▶ _Records supplied_:

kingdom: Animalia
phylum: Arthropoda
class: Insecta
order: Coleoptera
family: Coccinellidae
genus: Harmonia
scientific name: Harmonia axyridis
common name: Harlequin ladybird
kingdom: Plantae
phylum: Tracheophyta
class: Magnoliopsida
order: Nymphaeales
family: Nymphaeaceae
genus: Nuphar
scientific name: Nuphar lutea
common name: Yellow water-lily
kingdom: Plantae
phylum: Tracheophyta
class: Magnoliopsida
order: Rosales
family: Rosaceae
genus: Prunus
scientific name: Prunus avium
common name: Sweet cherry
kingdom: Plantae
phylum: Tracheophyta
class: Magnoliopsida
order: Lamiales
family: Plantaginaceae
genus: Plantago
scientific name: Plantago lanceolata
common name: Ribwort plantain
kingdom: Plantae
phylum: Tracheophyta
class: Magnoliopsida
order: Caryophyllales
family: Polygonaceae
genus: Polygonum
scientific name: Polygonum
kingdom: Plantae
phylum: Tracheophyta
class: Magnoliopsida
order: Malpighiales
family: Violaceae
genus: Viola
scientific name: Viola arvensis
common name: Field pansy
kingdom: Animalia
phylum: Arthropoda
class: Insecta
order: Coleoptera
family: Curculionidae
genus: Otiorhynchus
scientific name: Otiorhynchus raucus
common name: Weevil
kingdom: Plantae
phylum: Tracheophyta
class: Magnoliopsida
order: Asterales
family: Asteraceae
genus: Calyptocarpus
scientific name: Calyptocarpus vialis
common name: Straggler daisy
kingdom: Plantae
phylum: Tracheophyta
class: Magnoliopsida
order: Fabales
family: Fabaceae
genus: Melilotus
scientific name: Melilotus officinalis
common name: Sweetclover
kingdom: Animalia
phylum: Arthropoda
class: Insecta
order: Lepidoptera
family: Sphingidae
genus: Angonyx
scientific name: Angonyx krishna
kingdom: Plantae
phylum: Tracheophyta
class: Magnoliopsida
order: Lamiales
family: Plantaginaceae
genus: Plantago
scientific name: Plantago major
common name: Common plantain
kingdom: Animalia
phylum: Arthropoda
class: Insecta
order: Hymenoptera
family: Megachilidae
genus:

▶ _Problem to work on_: Copy out the rows from the line with "scientific name: Nuphar lutea" up to and including the line with "common name: Field pansy", keeping each line the same.

▶ _Answer_:
scientific name: Nuphar lutea
common name: Yellow water-lily
kingdom: Plantae
phylum: Tracheophyta
class: Magnoliopsida
order: Rosales
family: Rosaceae
genus: Prunus
scientific name: Prunus avium
common name: Sweet cherry
kingdom: Plantae
phylum: Tracheophyta
class: Magnoliopsida
order: Lamiales
family: Plantaginaceae
genus: Plantago
scientific name: Plantago lanceolata
common name: Ribwort plantain
kingdom: Plantae
phylum: Tracheophyta
class: Magnoliopsida
order: Caryophyllales
family: Polygonaceae
genus: Polygonum
scientific name: Polygonum
kingdom: Plantae
phylum: Tracheophyta
class: Magnoliopsida
order: Malpighiales
family: Violaceae
genus: Viola
scientific name: Viola arvensis
common name: Field pansy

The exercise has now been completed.